I live within the TV broadcasting area of the Orioles and watch a couple games a week. I have not once heard my main man Gary Thorne or any of his revolving cast of color commentators mention that a starter was moved up or back a day to correspond to the umpiring schedule. If it's true, that's actually a somewhat unorthodox thing for a manager to do, but I kind of doubt it's true. Now back to the original CBSSports article.
It stands to reason, right?
Wrong? Teams are definitely not going to go out of their way to start pitchers on three days' rest because they might get some kind of nebulous benefit from the plate umpire that night. I just looked through the game logs of all eight Orioles pitchers who have started at least ten games this season. Not one of them has made a start on three days's rest, something they'd pretty much have to do by definition if Buck was fucking around with the rotation to get favorable umpire matchups. Granted, because they've started so many different guys, it's possible that Buck has moved some of them in and out of the rotation at times advantageous to those matchups. But it's certainly not a primary strategy of his; the most I'll allows is the possibility that at times he's had to say "Shit, Arrieta can't fucking get anyone out anymore. I guess we'll bring up Tillman to take his spot in the rotation next Thursday, and hey, whaddaya know, that's also an umpire whose tendencies will help Tillman!" Again, I sincerely doubt that even this much has happened, but I'll grant that it's possible.

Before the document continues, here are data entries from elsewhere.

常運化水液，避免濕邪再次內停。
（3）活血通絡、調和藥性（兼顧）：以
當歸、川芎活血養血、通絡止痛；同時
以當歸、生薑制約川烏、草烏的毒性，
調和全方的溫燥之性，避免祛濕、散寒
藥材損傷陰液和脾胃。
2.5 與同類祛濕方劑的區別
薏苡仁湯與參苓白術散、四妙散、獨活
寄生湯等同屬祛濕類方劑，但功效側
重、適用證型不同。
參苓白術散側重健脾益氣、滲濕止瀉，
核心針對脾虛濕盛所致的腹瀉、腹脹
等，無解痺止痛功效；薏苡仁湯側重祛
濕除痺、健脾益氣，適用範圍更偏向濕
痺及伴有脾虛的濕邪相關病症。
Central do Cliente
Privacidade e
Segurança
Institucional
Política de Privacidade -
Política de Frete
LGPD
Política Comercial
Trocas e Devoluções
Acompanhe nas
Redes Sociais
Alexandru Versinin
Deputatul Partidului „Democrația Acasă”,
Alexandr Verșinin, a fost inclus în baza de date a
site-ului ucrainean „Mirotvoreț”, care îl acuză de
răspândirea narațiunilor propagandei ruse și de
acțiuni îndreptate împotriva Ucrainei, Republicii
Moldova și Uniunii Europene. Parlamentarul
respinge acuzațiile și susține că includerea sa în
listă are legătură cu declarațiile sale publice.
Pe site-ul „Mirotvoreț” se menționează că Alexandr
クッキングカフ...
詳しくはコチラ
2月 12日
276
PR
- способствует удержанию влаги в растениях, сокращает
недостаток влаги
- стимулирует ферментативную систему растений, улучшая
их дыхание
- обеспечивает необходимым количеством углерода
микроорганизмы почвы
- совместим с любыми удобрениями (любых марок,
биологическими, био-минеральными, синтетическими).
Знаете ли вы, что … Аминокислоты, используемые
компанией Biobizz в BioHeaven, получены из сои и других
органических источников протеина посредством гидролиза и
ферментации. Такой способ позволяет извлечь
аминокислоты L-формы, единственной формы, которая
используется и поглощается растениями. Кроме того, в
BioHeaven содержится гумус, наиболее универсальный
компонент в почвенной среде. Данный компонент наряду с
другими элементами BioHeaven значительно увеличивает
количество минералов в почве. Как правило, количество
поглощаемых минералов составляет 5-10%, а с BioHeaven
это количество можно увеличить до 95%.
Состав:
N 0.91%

After all, the discrepancies among umpires have a bearing on the game itself, so it only follows that those discrepancies also have a bearing on how managers approach the game.
If you're desperately trying to give Showalter the credit that should go to Baltimore's bullpen and timely hitting, then yeah, you might make that argument.
Maybe Showalter's ahead of the curve in this approach,
If by "this approach" you mean telling hitters to swing more often when an ump with a big zone is calling the game, there's not a fucking chance. If by "this approach" you mean juggling your rotation to somehow generate umpire/SP matchups favorable to your team, there's almost no fucking chance he's actually doing this.
or maybe he's the only one talking about it. In either case, it's interesting to know he's thinking about the umpires as he fills out his lineup card.
Buck Showalter is an MLB manager. There are 29 other guys who have more or less his exact same skillset out there. His has a career managing record that is mildly successful at best. He's not made out of magic and candy and lollipops. Can the baseball media please just get the fuck over the guy? That's rhetorical, I know the answer is no. I'm hoping the O's make the playoffs because their fans deserve it. But if and when they do, holy fried shitballs, it's going to be an insufferable week of hearing about how Buck himself made 50 starts on the mound and hit cleanup and 7th every day to propel them there.